Here I am, in BB&B, totally flabbergasted by this abomination I'm holding in my hand singing RAP music and (what the fuck?!!?) DANCING!!


So thaaaaaaaaaaaat's what the long legs were for. So this snowman (rather jolly looking) could get "low low low low low low low" much like drunk sorority sisters in bars, wondering why they'll never get married. Really? A happy little snowman tricked my son and me into listening to this filth that is overtaking the world around us. Seriously??? Who wants that shit in their house?? My brain has been scarred. Eventually I fumbled the spawn of Satan back to it's rightful place on the shelf, and ran the cart, with my still dancing 2 year old (bless his heart, he doesn't know any better) on to a different aisle. 


The memory makes me shudder. 


I hate this season. Bah Humbug. 

Saturday, November 6, 2010

Mmm... doughnuts... and memories.

Yesterday was National Doughnut Day for all of  you who didn't know. 


Naturally, I forgot, so Ryder and I went and celebrated today. I forgot how quickly sprinkles make me lapse into childhood and I want to go running up the street with my best friend to the creepy abandoned shack and dare each other to go inside. We never went further that the first room, then we went shrieking back down into my yard, collapsing with giggles and calling each other chicken, but then quickly moving on to our next 8 year old adventure in the pasture behind my house. (Yes Chelsea, I was that kid growing up in the south with cows in my backyard. haha) 

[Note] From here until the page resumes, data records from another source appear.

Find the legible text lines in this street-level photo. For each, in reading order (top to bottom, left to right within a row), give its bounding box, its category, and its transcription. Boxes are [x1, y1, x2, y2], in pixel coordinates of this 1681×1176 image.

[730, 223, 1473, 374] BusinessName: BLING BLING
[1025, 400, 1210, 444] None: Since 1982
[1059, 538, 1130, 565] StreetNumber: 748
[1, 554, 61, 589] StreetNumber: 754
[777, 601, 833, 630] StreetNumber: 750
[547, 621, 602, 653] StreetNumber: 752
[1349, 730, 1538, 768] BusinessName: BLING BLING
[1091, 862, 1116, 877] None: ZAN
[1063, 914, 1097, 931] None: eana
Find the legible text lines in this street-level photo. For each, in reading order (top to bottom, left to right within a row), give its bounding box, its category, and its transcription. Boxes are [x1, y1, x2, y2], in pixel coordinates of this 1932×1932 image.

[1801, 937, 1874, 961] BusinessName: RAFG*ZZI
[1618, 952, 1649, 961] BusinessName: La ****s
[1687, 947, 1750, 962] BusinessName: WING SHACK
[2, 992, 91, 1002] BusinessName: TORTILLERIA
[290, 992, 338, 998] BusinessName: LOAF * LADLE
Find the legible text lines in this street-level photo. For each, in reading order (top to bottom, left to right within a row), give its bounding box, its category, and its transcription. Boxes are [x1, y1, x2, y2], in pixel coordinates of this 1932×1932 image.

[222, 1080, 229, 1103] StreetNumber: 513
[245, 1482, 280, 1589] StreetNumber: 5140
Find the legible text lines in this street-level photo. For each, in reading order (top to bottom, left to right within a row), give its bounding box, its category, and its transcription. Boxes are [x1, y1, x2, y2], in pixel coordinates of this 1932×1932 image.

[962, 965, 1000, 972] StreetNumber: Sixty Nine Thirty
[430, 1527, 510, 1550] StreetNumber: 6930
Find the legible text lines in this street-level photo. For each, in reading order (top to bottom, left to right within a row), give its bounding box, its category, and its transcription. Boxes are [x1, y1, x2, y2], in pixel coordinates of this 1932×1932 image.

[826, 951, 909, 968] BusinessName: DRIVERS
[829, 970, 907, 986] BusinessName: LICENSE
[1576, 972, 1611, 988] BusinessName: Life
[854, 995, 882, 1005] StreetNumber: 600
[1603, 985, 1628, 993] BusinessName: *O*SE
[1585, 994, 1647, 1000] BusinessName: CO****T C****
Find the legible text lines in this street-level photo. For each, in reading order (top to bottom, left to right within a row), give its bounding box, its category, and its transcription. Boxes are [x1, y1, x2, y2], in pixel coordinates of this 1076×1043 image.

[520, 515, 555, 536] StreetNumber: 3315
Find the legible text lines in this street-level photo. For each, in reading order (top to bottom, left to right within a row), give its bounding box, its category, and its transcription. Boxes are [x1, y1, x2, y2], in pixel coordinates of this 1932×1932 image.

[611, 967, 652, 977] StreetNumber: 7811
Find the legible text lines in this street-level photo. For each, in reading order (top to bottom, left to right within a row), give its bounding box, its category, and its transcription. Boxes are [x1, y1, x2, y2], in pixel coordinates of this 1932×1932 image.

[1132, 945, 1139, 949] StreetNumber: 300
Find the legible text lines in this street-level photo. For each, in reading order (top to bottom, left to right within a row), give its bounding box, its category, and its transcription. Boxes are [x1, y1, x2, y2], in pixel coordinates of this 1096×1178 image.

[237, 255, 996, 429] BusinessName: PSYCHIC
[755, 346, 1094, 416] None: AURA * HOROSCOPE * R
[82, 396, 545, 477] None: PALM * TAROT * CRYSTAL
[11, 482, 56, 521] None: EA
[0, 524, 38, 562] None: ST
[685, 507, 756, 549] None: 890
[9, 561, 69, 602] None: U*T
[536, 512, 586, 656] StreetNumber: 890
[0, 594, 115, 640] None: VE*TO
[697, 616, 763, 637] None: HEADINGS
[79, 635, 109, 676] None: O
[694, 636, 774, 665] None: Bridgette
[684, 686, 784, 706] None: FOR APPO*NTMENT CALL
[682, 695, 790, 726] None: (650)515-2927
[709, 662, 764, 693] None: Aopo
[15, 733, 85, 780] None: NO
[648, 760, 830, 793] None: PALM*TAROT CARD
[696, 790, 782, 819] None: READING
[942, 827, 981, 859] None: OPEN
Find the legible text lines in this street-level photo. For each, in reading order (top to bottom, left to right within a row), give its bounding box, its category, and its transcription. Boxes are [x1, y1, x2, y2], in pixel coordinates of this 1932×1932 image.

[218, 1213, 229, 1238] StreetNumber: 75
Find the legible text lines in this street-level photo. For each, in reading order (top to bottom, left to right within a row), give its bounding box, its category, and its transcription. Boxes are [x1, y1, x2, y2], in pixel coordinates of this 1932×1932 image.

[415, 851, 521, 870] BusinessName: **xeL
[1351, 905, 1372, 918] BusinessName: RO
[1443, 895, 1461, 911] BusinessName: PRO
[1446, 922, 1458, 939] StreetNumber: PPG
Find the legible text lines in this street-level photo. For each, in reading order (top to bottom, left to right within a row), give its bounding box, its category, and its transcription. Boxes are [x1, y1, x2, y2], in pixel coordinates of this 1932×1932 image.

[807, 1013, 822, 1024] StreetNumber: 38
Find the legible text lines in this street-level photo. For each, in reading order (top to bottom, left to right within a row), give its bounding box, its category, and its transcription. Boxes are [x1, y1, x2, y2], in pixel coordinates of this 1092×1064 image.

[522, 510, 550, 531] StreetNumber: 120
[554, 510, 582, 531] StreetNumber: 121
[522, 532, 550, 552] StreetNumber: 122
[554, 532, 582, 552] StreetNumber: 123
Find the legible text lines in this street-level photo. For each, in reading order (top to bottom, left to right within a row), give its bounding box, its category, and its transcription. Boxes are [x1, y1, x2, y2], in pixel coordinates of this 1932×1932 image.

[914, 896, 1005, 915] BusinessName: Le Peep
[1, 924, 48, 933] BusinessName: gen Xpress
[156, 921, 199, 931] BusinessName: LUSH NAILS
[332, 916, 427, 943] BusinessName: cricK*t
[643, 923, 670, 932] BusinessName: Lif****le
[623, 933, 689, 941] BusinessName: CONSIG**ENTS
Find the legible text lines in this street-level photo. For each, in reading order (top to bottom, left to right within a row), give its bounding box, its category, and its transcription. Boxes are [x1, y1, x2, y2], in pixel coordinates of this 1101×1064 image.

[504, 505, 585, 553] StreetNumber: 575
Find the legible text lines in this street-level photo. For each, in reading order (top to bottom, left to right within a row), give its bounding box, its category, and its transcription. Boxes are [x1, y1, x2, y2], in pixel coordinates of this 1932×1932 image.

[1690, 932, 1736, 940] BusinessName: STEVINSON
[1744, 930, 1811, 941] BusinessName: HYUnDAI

Then, while licking the sugary goodness off of my fingers, I remember that she lives in New Orleans, is married, and has a beautiful new little boy. I rarely talk to her. Then it occurs to me that I have a 2year old screaming me back into total reality. I have a toddler, a Soldier, a wedding coming up, a job that kicks my ass on a daily basis, a car that needs repairs, a house to buy, an irreplaceable ring to replace, (but THAT is a whole other story... sigh) and not enough money to go around until my next paycheck. 


Where's the goddamn lottery? At least Michael will be home soon and certified to do pretty much ANYTHING that involves an engine or other interchangeable parts, and will be making damn good money doing it. I sure do miss him though. 


I think AIT is almost worse than BCT. With BCT I never got to talk to him on the phone, so going about my daily business was easier, because I could let the fact that I was so lonely I just wanted to curl up on the floor and sob until I threw up slip to the back of my mind. In AIT he calls me every morning and every night, with a smattering of text messages strewn in.... which I LOVE, don't get me wrong, but every time I hear his ringtone or get a text that loneliness coming pummeling it's way to the forefront of my mind like a freight train. 


He'll be home for Christmas, but only for 2 weeks (1 of which I'm working all week) and then I get to sleep alone again after just getting used to having him with me. 


January cannot get here fast enough. Wish I knew his graduation day so I could get plane tickets.